Les Humanités Médicales et l’apport des Neurosciences appliquées à l’éducation
J’ai le plaisir, en conclusion de mon propos de remettre une note conceptuelle préliminaire à Mr Le Président de l’Académie de médecine de France, précisant que cette note conceptuelle préliminaire devrait être soumise à un groupe conjoint pour une étude de faisabilité de l’importante rencontre sur l’éthique en santé à envisager. Ce groupe élaborerait aussi et surtout un programme annuel prévu à l’intention des doctorants, l’élite médicale de demain en formation, choisis dans les universités concernées pour bénéficier des enseignements présentés par les personnalités internationales reconnues pour leurs travaux scientifiques dans le thème retenu. L’Académie du Royaume invite ce groupe d’études de faisabilité à la date qui conviendrait aux personnalités qui le composeraient pour prendre connaissance de ce concept déjà en œuvre dans d’autres disciplines comme la théologie, la traduction, l’histoire, les civilisations africaines, la géopolitique des cultures et des religions.
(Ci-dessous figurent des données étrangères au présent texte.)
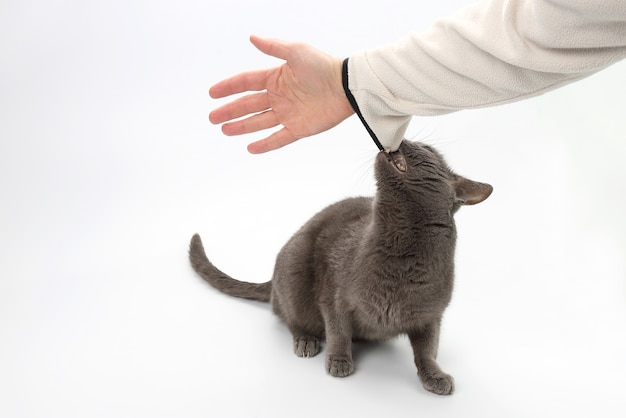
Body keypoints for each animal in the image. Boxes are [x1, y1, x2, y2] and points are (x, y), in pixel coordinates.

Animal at [188, 141, 490, 396]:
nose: (402, 139)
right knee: (288, 315)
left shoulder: (431, 315)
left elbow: (427, 350)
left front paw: (435, 376)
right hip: (294, 264)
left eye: (427, 149)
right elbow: (338, 331)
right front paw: (339, 359)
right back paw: (306, 340)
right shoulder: (334, 296)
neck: (402, 252)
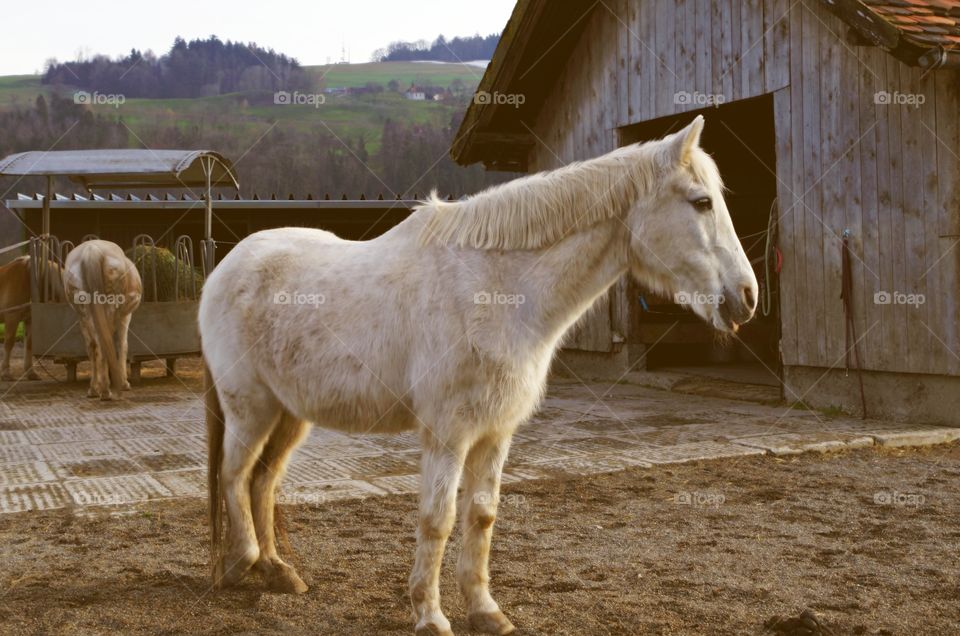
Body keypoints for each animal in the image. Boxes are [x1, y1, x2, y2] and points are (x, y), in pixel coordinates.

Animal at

Et étudier comment l’affiner pour les sciences médicales en particulier dans les deux domaines que l’Académie du Royaume privilégie et estime prioritaires, les Humanités Médicales et l’apport des Neurosciences appliquées à l’éducation, qui ont inspiré l’Académie du Royaume pour fonder « l’IERA - Institut d’études et des recherches sur les troubles de l’apprentissage ».